Une fois établie la supériorité des canins sur leurs maîtres, fussent-ils écrivains couronnés ou artistes novateurs, l'auteur peut réaliser son projet : narrer, ou plutôt étudier les deux dernières années de Marilyn Monroe, telles que les vit Maf, emmené aux Etats-Unis pour y être vendu et finalement donné à Marilyn par Frank Sinatra. Il s'agit, on s'en souviendra, d'une époque passionnante de l'histoire américaine avec au moins trois événements cruciaux : la guerre en Asie, le combat égalitaire des Noirs et l'élection de Kennedy. Sans trop s'attarder sur les faits, l'auteur rend compte de cette atmosphère de changement, des espoirs, des angoisses et des controverses qu'elle répand dans la société.
Marilyn, qui vient de tourner les Misfits et de divorcer d'Arthur Miller, est au faîte de sa gloire. Elle vit à New York et fréquente assidûment - éperdument ? - sa psychiatre, Mme Kris. Elle tente aussi de réaliser un rêve : celui de briller au théâtre, ce qu'elle essaie de faire sous la férule de Strasberg. Elle n'y parviendra pas. Sans s'appesantir sur ces faits, aujourd'hui très connus, O'Hagan étudie les états d'âme de son héroïne, la tristesse, les doutes, les espoirs tels que les perçoit dans l'intimité le bichon subtil, attentionné, compatissant, parfois moqueur quand il parle de sa maîtresse à d'autres chiens qu'il croise.
On quitte New York, il y a quelques scènes bruyantes avec Sinatra, puis d'autres, touchantes, au cours d'un voyage au Mexique. Marilyn, apprend-on, y rencontra le comique Cantinflas, formidablement populaire à cette époque dans toute l'hispanité. De retour à Hollywood, la comédienne y achète sa dernière maison. C'est l'époque du désastreux tournage de Something Has Got to Give, sous l'oeil impitoyable de Dean Martin. Entre deux prises, Norma Jean coupe les ponts avec un homme qu'elle a longtemps cru être son père. On commence à envisager un aller-retour à New York pour l'anniversaire de Kennedy...
SPÉCIALISTES ET AMOUREUX
Tous ces faits sont naturellement connus des spécialistes et innombrables amoureux anonymes de la vedette dont certains, on peut déjà le prévoir, maudiront l'auteur pour ses choix, ses silences et peut-être ses erreurs s'il en a commis. Reste, sur le plan littéraire, la question du chien Maf, de ses commentaires apitoyés ou sévères sur les comportements de l'actrice, de ses conversations avec d'autres animaux. Il énervera sans doute les gardiens du trône, les adorateurs de la blonde torturée par elle-même (1). Un sacrilège, peut-être, mais un sacrilège intéressant.

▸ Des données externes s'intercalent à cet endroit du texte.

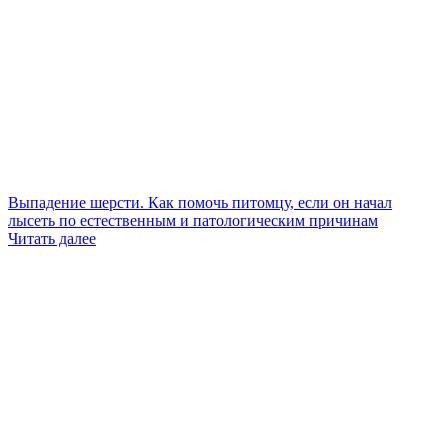
Выпадение шерсти. Как помочь питомцу, если он начал
лысеть по естественным и патологическим причинам
Читать далее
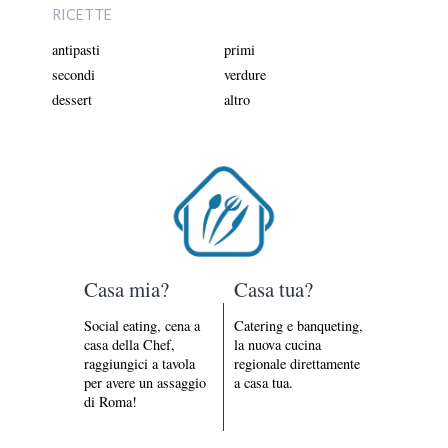
RICETTE
antipasti
primi
secondi
verdure
dessert
altro
Casa mia?
Casa tua?
Social eating, cena a
Catering e banqueting,
casa della Chef,
la nuova cucina
raggiungici a tavola
regionale direttamente
per avere un assaggio
a casa tua.
di Roma!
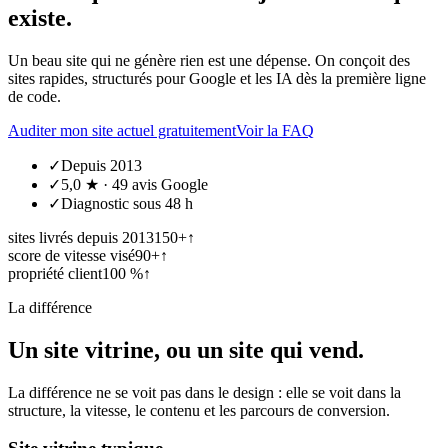
existe.
Un beau site qui ne génère rien est une dépense. On conçoit des
sites rapides, structurés pour Google et les IA dès la première ligne
de code.
Auditer mon site actuel gratuitement
Voir la FAQ
✓
Depuis 2013
✓
5,0 ★ · 49 avis Google
✓
Diagnostic sous 48 h
sites livrés depuis 2013
150+
↑
score de vitesse visé
90+
↑
propriété client
100 %
↑
La différence
Un site vitrine, ou un site qui vend.
La différence ne se voit pas dans le design : elle se voit dans la
structure, la vitesse, le contenu et les parcours de conversion.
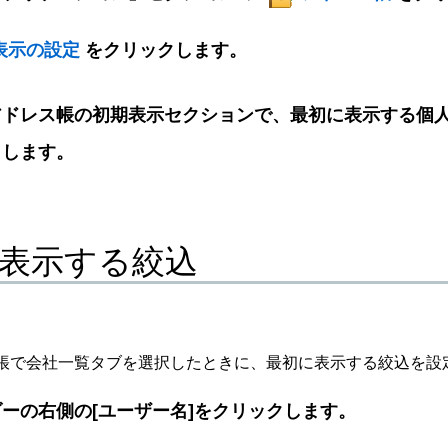
表示の設定
をクリックします。
アドレス帳の初期表示セクションで、最初に表示する個
クします。
表示する絞込
帳で会社一覧タブを選択したときに、最初に表示する絞込を設
ーの右側の[ユーザー名]をクリックします。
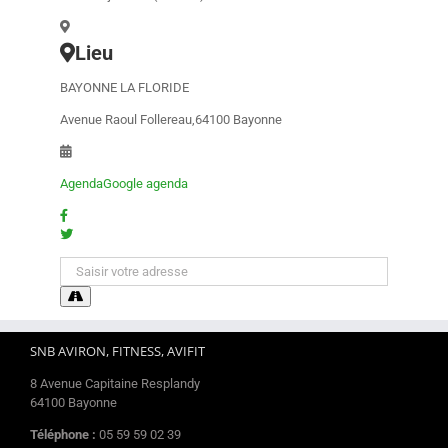
Lieu
BAYONNE LA FLORIDE
Avenue Raoul Follereau,64100 Bayonne
Agenda
Google agenda
SNB AVIRON, FITNESS, AVIFIT
8 Avenue Capitaine Resplandy
64100 Bayonne
Téléphone :
05 59 59 02 39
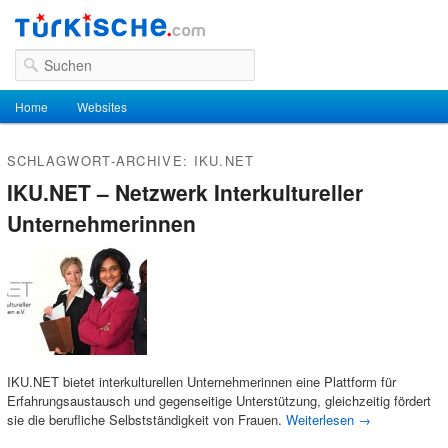
Suchen
Hauptmenü
Home
Zum Inhalt wechseln
Zum sekundären Inhalt wechseln
Websites
SCHLAGWORT-ARCHIVE:
IKU.NET
IKU.NET – Netzwerk Interkultureller
Unternehmerinnen
IKU.NET bietet interkulturellen Unternehmerinnen eine Plattform für
Erfahrungsaustausch und gegenseitige Unterstützung, gleichzeitig fördert
sie die berufliche Selbstständigkeit von Frauen.
Weiterlesen
→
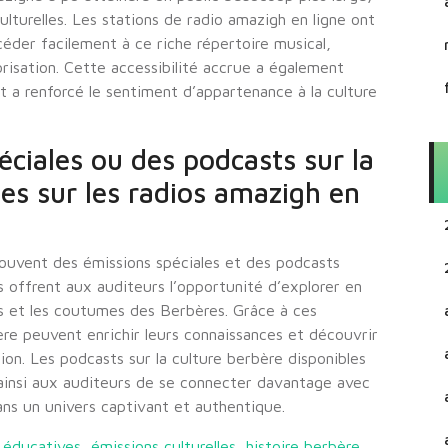
lturelles. Les stations de radio amazigh en ligne ont
éder facilement à ce riche répertoire musical,
orisation. Cette accessibilité accrue a également
 a renforcé le sentiment d’appartenance à la culture
éciales ou des podcasts sur la
les sur les radios amazigh en
souvent des émissions spéciales et des podcasts
 offrent aux auditeurs l’opportunité d’explorer en
ions et les coutumes des Berbères. Grâce à ces
ère peuvent enrichir leurs connaissances et découvrir
ion. Les podcasts sur la culture berbère disponibles
 ainsi aux auditeurs de se connecter davantage avec
ans un univers captivant et authentique.
,
éducatives
,
émissions culturelles
,
histoire berbère
,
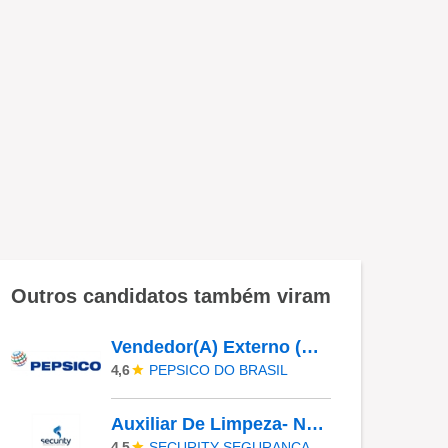
Outros candidatos também viram
Vendedor(A) Externo (A) | Florianópolis, São Jose, Palhoça
PEPSICO DO BRASIL
4,6
Auxiliar De Limpeza- Narandiba- Efetivo
SECURITY SEGURANCA LTDA
4,5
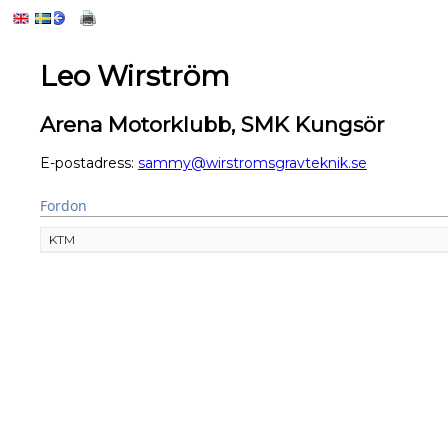
Leo Wirström
Arena Motorklubb, SMK Kungsör
E-postadress:
sammy@wirstromsgravteknik.se
Fordon
KTM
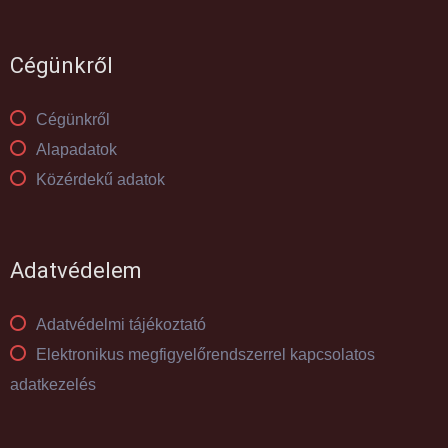
Cégünkről
Cégünkről
Alapadatok
Közérdekű adatok
Adatvédelem
Adatvédelmi tájékoztató
Elektronikus megfigyelőrendszerrel kapcsolatos
adatkezelés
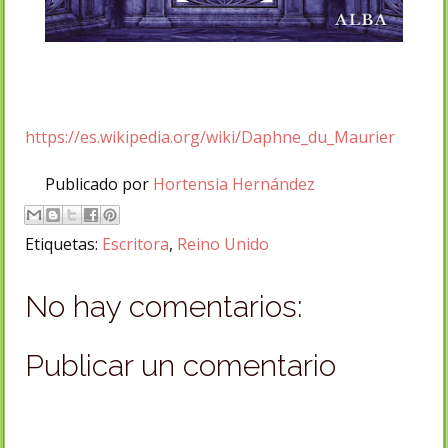
https://es.wikipedia.org/wiki/Daphne_du_Maurier
Publicado por
Hortensia Hernández
Etiquetas:
Escritora
,
Reino Unido
No hay comentarios:
Publicar un comentario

* Vie et opinions de Maf le chien et de son amie Marilyn Monroe (The Life and Opinions of Maf the Dog, and of His Friend Marilyn Monroe) d'Andrew O'Hagan.
* Traduit de l'anglais par Cécile Deniard, Christian Bourgois, 348 p., 21 €.
*(1) Le 7 octobre sortira au Seuil Fragments, recueil de poèmes, carnets intimes et lettres de l'actrice (33 photos et 101 fac similés, traduit de l'anglais par Tiphaine Samoyault, 272 p., 29,80 €).